The six-month reliability check with Alpha-hexylcinnamaldehyde indicates that the Local
Lymph Node Assay as performed at Charles River Den Bosch is an appropriate model for
testing for contact hypersensitivity.

In vivo (LLNA)

Resultsopen allclose all

Cellular proliferation data / Observations:

Pre-screen Test
At a concentration of 10%, hunched posture and piloerection were noted for both animals
between Days 1 and 3.Very slight to well-defined erythema was noted for both animals
throughout the observation period and scaliness and/or scabs were noted for both animals
between Days 2 and 6. Variations in ear thickness during the observation period were larger
than 25% from Day 1 pre-dose values.
At a concentration of 5%, hunched posture and piloerection were noted for both animals on
Day 3.Very slight erythema was noted for both animals between Days 1 and 3 and scaliness
and/or scabs were noted for both animals between Days 2 and 6. Variations in ear thickness
during the observation period were less than 25% from Day 1 pre-dose values.
Based on these results, the highest test item concentration selected for the main study was a
2.5% concentration.
Main Study
Skin Reactions / Irritation
Hardened ears were noted for three animals treated at 2.5% on Days 2 and/or 6. Based on
these findings the experimental group treated at 2.5% was not used for interpretation of the
study.
Very slight erythema was noted for one animal treated at 1% on Days 2 and 3 and scaliness
was noted for all animals treated at 1% on Day 6.
Systemic Toxicity
No mortality occurred and no clinical signs of systemic toxicity were observed in the
remaining animals of the main study.
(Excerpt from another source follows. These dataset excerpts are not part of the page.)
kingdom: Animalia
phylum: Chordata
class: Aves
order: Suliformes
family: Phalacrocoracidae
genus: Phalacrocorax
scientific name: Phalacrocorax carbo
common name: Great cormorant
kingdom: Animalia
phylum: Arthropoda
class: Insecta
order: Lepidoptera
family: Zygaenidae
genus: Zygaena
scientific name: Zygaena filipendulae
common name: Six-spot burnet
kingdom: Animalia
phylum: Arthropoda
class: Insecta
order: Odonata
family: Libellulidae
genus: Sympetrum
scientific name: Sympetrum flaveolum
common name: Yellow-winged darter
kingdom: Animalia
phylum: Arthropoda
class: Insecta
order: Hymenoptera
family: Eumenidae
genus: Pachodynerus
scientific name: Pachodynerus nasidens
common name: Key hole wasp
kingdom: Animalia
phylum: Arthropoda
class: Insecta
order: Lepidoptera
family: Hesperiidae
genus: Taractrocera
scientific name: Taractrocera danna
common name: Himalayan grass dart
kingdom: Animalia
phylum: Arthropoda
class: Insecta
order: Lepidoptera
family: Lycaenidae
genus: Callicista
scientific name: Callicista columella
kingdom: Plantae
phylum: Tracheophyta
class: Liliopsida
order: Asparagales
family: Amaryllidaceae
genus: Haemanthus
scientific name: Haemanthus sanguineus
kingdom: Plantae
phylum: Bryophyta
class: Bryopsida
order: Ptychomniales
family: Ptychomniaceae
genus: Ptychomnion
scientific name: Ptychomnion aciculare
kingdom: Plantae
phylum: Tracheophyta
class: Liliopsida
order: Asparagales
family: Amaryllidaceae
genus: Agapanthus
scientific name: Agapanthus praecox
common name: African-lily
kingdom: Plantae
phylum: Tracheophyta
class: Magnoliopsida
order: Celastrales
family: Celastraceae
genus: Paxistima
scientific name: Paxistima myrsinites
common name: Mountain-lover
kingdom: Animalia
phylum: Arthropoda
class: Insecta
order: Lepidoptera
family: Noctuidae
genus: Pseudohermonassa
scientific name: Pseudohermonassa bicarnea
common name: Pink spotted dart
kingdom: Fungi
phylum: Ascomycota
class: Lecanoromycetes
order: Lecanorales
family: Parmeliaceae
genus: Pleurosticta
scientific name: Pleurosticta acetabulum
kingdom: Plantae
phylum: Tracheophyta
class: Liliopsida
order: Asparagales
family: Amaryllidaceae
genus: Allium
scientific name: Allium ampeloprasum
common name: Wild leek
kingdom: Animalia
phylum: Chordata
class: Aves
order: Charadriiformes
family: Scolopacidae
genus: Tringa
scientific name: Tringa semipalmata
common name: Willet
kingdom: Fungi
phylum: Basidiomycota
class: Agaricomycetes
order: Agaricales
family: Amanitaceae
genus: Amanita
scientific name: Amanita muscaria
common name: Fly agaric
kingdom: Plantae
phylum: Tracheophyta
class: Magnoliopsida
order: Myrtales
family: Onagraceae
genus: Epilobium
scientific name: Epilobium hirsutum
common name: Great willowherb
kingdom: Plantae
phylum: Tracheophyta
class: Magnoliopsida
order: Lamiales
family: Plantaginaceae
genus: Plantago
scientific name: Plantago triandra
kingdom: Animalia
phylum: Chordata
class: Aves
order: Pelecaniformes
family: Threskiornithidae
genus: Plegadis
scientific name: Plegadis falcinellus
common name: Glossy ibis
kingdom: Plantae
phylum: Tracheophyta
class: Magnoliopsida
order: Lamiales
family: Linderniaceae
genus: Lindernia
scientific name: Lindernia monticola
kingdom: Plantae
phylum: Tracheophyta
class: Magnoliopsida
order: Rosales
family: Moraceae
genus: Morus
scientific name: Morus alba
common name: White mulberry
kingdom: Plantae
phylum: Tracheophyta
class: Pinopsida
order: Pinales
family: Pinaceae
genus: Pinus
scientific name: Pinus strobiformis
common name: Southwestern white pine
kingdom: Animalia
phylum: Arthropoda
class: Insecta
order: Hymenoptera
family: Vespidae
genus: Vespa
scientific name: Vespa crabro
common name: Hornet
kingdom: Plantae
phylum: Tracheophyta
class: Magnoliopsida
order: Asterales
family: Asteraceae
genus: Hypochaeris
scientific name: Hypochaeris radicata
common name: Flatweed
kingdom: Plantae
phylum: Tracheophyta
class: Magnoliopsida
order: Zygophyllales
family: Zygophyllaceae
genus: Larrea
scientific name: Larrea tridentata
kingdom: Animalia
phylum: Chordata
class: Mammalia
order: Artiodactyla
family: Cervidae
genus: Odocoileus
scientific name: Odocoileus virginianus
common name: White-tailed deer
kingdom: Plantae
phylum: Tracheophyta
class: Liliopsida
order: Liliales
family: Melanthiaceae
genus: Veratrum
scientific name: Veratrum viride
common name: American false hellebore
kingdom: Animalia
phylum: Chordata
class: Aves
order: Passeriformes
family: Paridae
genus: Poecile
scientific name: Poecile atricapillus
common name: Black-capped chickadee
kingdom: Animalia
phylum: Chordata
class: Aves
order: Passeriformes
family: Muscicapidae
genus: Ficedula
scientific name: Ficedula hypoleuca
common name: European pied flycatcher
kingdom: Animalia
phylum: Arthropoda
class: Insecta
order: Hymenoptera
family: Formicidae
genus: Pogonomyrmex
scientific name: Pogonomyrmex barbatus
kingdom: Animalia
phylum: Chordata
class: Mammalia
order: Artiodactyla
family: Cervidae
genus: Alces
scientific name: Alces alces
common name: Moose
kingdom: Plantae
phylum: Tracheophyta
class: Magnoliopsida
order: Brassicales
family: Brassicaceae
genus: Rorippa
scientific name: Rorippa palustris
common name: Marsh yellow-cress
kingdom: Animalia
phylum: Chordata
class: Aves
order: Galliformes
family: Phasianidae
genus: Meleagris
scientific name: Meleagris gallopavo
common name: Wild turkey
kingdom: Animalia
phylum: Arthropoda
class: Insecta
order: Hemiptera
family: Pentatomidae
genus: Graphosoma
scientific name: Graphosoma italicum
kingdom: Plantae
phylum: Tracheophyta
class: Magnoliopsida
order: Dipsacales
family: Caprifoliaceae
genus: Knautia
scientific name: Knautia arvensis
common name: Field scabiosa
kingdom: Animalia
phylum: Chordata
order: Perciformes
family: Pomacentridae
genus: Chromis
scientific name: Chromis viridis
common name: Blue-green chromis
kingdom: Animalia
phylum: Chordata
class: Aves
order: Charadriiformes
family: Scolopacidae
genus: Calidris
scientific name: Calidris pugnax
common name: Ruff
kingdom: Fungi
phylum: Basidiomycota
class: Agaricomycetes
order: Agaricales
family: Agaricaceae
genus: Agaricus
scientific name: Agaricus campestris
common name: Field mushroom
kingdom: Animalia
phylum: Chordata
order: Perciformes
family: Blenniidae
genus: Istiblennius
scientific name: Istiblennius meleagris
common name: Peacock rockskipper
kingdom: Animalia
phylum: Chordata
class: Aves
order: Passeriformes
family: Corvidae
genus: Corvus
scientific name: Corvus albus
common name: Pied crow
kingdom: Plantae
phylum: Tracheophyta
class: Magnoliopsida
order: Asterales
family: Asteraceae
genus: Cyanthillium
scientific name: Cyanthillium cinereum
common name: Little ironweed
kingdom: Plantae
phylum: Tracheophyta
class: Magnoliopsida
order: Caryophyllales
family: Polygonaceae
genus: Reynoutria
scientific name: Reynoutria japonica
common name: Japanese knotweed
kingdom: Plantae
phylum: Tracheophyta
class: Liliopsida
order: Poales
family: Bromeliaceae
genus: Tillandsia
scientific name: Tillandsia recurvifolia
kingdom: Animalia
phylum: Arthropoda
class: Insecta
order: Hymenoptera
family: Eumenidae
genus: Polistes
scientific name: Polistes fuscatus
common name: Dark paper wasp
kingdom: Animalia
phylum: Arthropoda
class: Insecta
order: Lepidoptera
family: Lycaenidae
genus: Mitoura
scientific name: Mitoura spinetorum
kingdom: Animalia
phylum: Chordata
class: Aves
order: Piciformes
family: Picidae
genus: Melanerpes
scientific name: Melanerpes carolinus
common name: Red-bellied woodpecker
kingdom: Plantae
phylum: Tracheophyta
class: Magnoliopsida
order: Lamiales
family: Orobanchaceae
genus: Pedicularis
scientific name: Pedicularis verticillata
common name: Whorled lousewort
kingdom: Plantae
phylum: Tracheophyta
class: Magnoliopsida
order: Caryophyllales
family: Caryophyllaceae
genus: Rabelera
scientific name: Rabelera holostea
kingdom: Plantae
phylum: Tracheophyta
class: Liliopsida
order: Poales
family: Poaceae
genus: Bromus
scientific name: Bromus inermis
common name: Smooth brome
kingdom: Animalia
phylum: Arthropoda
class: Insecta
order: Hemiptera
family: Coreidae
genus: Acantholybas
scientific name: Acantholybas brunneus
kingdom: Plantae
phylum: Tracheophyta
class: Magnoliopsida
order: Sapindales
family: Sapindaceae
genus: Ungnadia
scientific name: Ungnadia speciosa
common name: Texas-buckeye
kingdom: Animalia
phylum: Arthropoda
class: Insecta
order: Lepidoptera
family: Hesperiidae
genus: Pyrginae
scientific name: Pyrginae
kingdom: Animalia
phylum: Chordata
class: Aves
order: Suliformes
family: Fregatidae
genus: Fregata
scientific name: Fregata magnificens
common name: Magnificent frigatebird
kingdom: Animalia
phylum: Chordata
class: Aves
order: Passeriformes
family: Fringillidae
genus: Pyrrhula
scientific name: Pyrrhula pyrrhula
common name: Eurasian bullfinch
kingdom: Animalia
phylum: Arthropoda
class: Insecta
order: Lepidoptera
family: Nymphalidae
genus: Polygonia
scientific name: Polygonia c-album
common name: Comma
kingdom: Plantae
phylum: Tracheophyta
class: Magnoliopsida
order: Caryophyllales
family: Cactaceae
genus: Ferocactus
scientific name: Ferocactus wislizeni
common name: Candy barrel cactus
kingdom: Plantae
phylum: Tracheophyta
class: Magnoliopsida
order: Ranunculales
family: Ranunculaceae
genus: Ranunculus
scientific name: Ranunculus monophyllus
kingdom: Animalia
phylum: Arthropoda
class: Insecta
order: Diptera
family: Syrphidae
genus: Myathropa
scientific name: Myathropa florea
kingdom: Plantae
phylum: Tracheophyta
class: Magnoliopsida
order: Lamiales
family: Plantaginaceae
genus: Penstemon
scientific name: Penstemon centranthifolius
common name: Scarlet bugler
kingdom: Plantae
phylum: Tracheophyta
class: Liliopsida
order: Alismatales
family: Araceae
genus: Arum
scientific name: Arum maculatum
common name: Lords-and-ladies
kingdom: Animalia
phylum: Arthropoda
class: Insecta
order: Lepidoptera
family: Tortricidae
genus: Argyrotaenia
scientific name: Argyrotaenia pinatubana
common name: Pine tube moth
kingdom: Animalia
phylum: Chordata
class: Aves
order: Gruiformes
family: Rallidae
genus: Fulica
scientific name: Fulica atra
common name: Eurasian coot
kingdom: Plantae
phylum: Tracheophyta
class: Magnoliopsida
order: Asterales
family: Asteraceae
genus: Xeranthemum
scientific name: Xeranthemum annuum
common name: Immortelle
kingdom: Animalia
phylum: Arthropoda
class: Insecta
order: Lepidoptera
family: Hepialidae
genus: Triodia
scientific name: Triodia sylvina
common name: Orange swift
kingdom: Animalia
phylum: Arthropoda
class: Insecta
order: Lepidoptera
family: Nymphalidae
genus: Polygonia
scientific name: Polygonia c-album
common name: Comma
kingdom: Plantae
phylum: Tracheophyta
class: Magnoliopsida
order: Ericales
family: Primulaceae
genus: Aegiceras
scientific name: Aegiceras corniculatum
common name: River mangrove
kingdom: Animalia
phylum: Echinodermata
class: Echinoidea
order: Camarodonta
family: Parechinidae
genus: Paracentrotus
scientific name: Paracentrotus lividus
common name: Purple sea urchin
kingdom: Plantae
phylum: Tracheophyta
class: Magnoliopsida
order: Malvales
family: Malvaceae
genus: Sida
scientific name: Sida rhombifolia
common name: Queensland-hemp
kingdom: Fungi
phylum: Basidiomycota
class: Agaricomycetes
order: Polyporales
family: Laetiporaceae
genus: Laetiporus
Body weights and body weight gain of experimental
animals remained in the same range as controls over the study period.
Macroscopic Examination of the Auricular Lymph Nodes and Surrounding
Area
The majority of auricular lymph nodes were considered normal in size, except for one of the
nodes of one animal treated at 1%.

Applicant's summary and conclusion

Interpretation of results:

Category 1A (indication of significant skin sensitising potential) based on GHS criteria

Conclusions:

Results of Local Lymph Node Assay study with 4,4'-Isopropylidenediphenol, oligomeric reaction products with 1-chloro-2,3-epoxypropane, reaction products with 4,4'-methylenebis(cyclohexylamine) indicate that the test item could elicit a SI ≥ 3. The data showed a dose-response and an EC3 value (the estimated test item concentration that will give a SI =3) of 0.7% was calculated. Based on the results, test item is considered to be sensitizer.

Executive summary:

Results of Local Lymph Node Assay  study with 4,4'-Isopropylidenediphenol, oligomeric reaction products with 1-chloro-2,3-epoxypropane, reaction products with 4,4'-methylenebis(cyclohexylamine) indicate that the test item could elicit a SI ≥ 3. The data showed a dose-response and an EC3 value (the estimated test item concentration that will give a SI =3) of 0.7% was calculated. Based on the results, test item is considered to be sensitizer.